5 On voit bien par cette phrase à quel point la mentalité du Japonais peut différer de la mentalité de l'ouvrier français. L'ouvrier japonais a instinctivement tendance à supporter tout pour le succès de l'entreprise, par solidarité verticale, pourrait-on dire, avec ses chefs.

6 Kamikôchi : une station de montagne dans les Alpes japonaises à 200 km environ de Nagoya. Mais pour y aller les routes sont étroites et la vitesse est limitée à 30 km/h dans les traversées de villages et ailleurs à 50 km/h. On peut se demander pourquoi Toyota fabrique des voitures capables de roules à plus de 160 km/h !

7 Le bain public japonais est composé d'un espace avec des robinets et d'une piscine remplie d'eau très chaude. On se lave et on se rince avant d'entrer dans l'eau et on peut alors se plonger dans la piscine, qui reste propre. Cependant, dans les maisons populaires, quand il y a un bain, la baignoire est toute petite : on ne peut s'y tenir qu'accroupi.

8 Les « dékaségi », traduit en français par le terme saisonnier, pourraient porter à confusion. Il ne s'agit pas de faire des vendanges ! Il s'agit des paysans qui, d'octobre à mars, quittent leur campagne pour aller travailler dans les usines des grandes villes industrielles. Le terme japonais veut dire « partir de chez soi pour aller gagner sa vie ».

9 On pourra remarquer combien la cotisation d'assurance maladie est faible : c'est ainsi dans tout le Japon. Beaucoup de travailleurs ne sont pas inscrits. Il y a trois régimes :

  1. L'assurance populaire.
  2. La sécurité sociale.
  3. La « sécu », plus mutuelle des grandes entreprises ; la part des frais supportée par l'assuré varie de 30 % dans le premier régime à la gratuité dans le troisième. Dans tous les cas, même pour les accidents du travail, le salaire versé pendant l'arrêt de travail est égal à 60 % du salaire de base. On a pu remarquer combien ce salaire est faible : c'est peut-être la raison pour laquelle tant d'ouvriers et d'employés prennent leurs congés payés quand ils sont malades.

10 « General Motors ».

11 Minshatô : Parti social-démocrate. Rejetant l'analyse marxiste, il se situe actuellement nettement à droite, mais veut paraître capable de remplacer un jour le Parti Conservateur au pouvoir, qui continue de s'user.
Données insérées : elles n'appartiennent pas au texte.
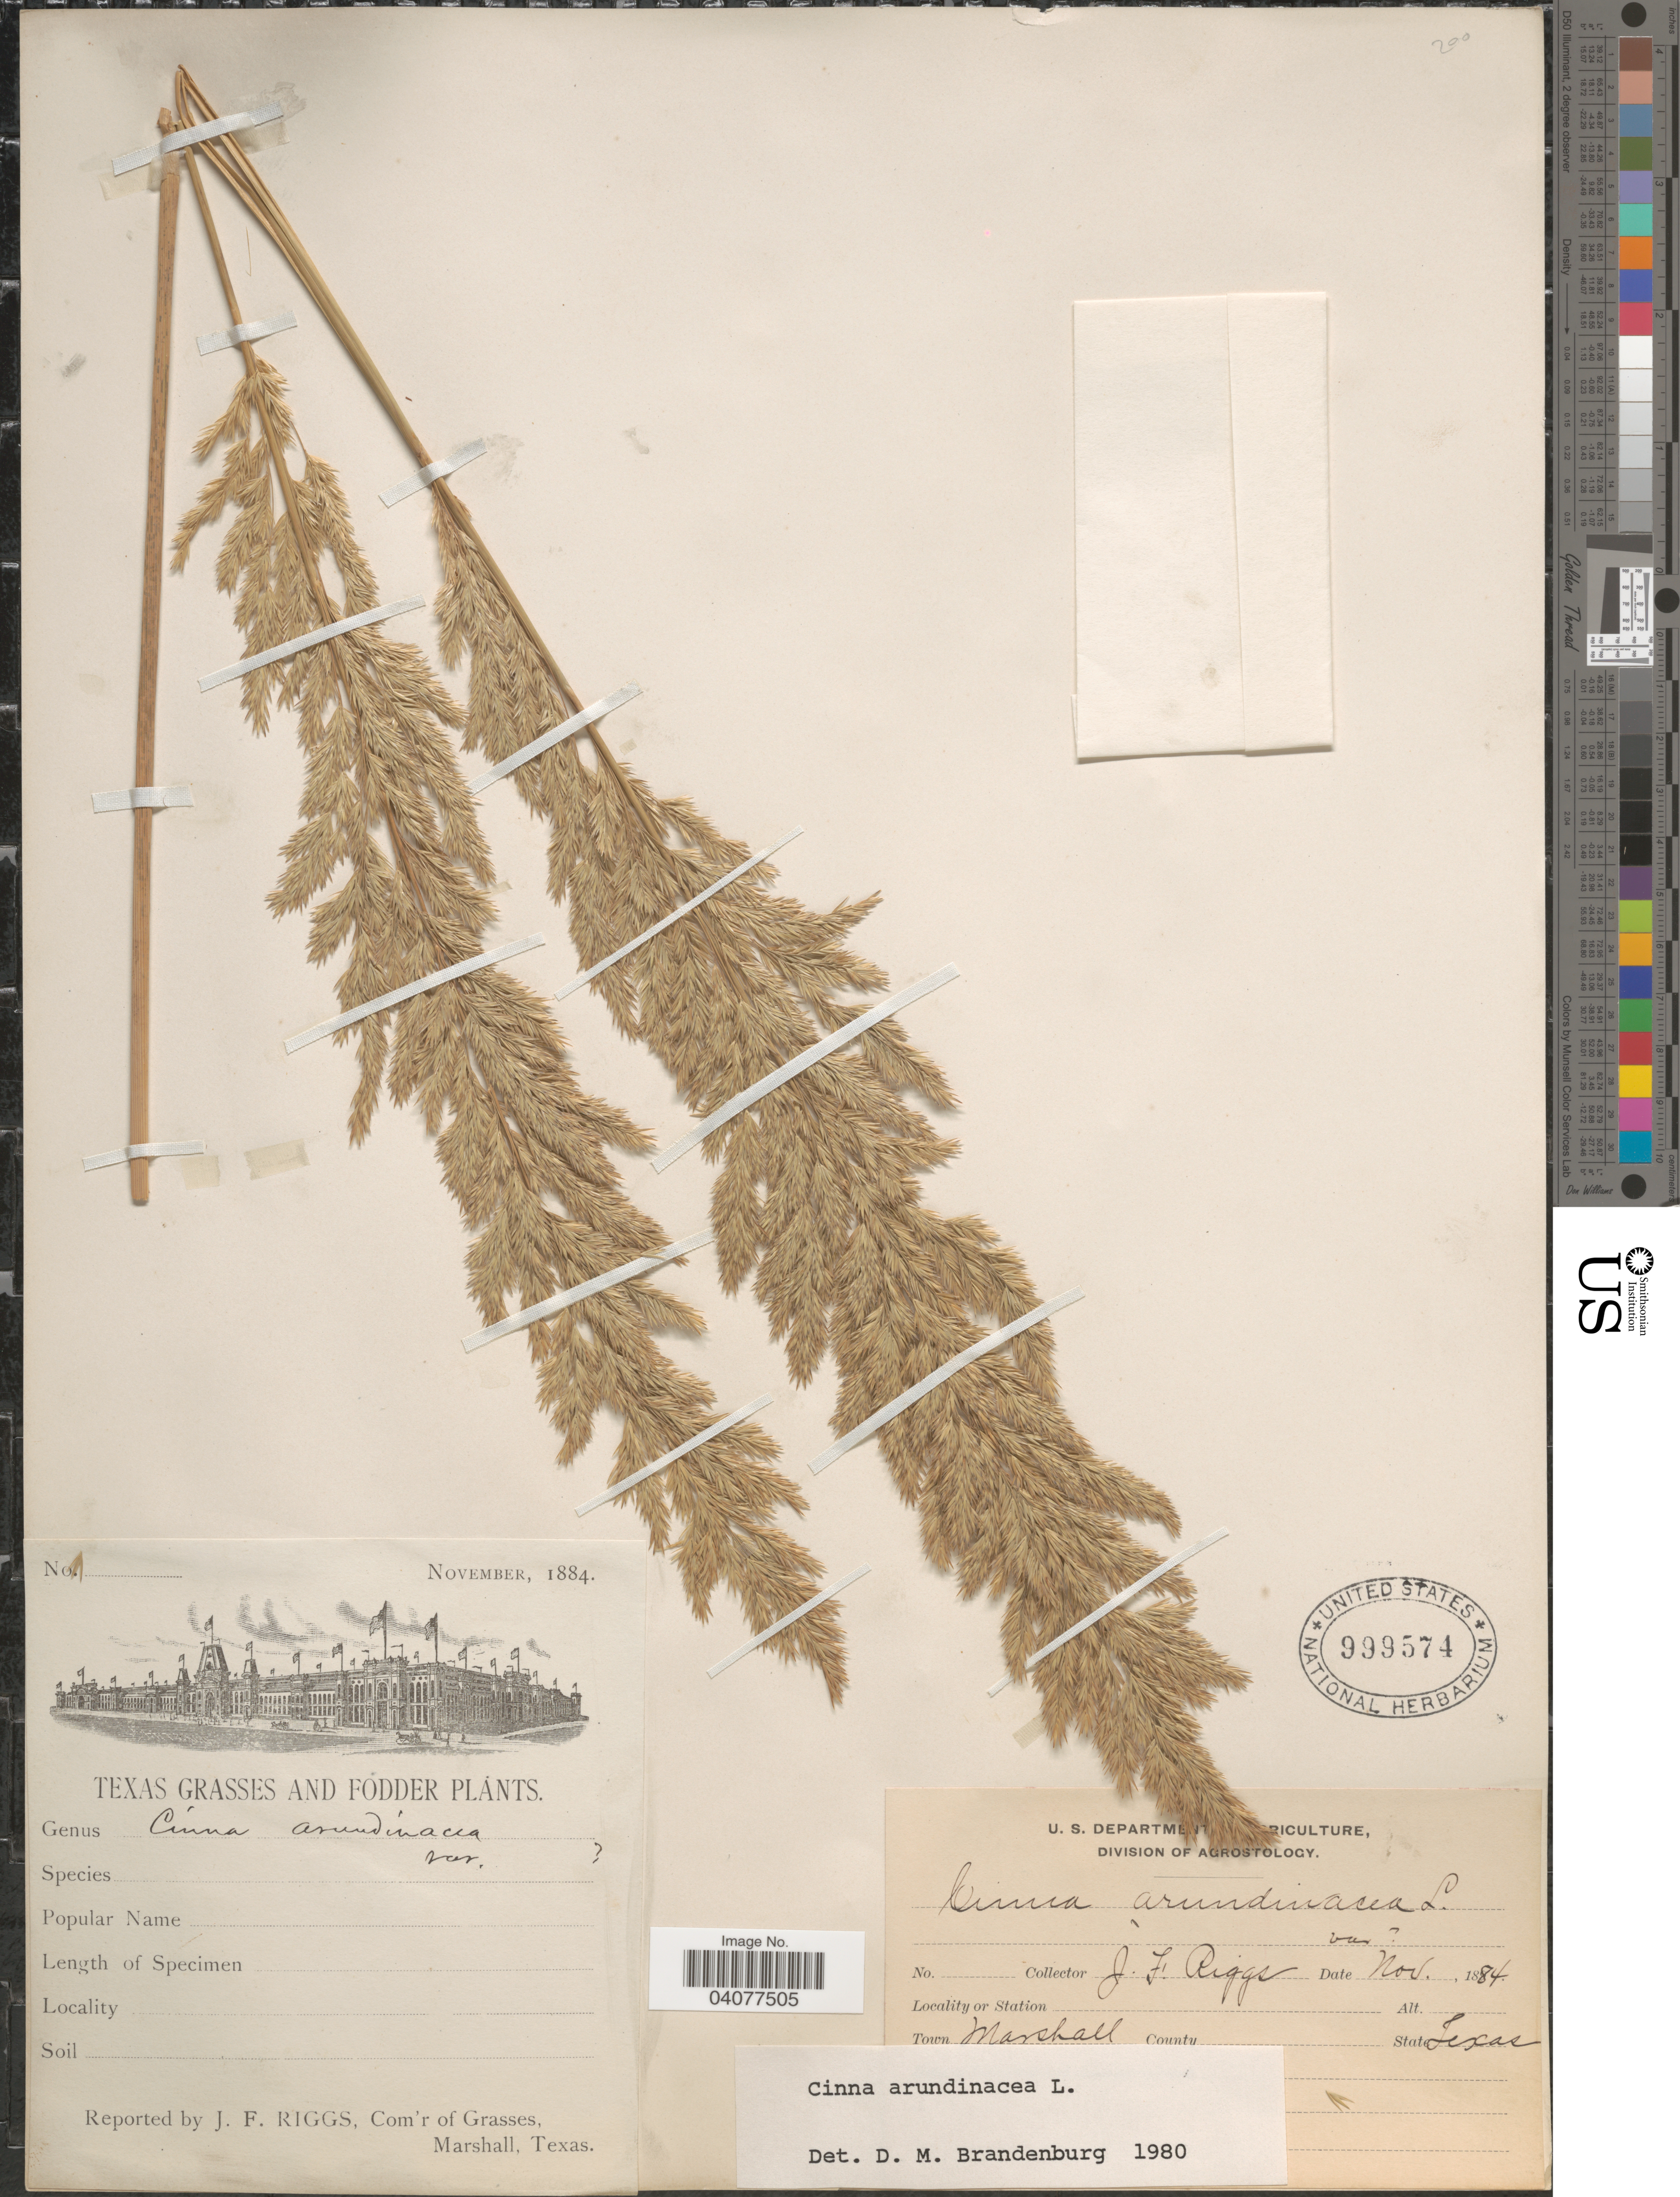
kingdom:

Beaucoup de grandes entreprises japonaises, n'osant tout de même pas proposer à leurs ouvriers des candidats conservateurs, ont trouvé dans le Minshatô une solution à leur convenance : avec ce parti elles sont assurées de pouvoir continuer comme avant. Le « Kigyogurumi » est un système typiquement japonais dû à la structure paternaliste de l'entreprise : tous les membres de la famille-entreprise sont encouragés et même psychologiquement forcés de voter pour le même candidat. On leur demande en plus d'en parler à leur famille et à leurs amis.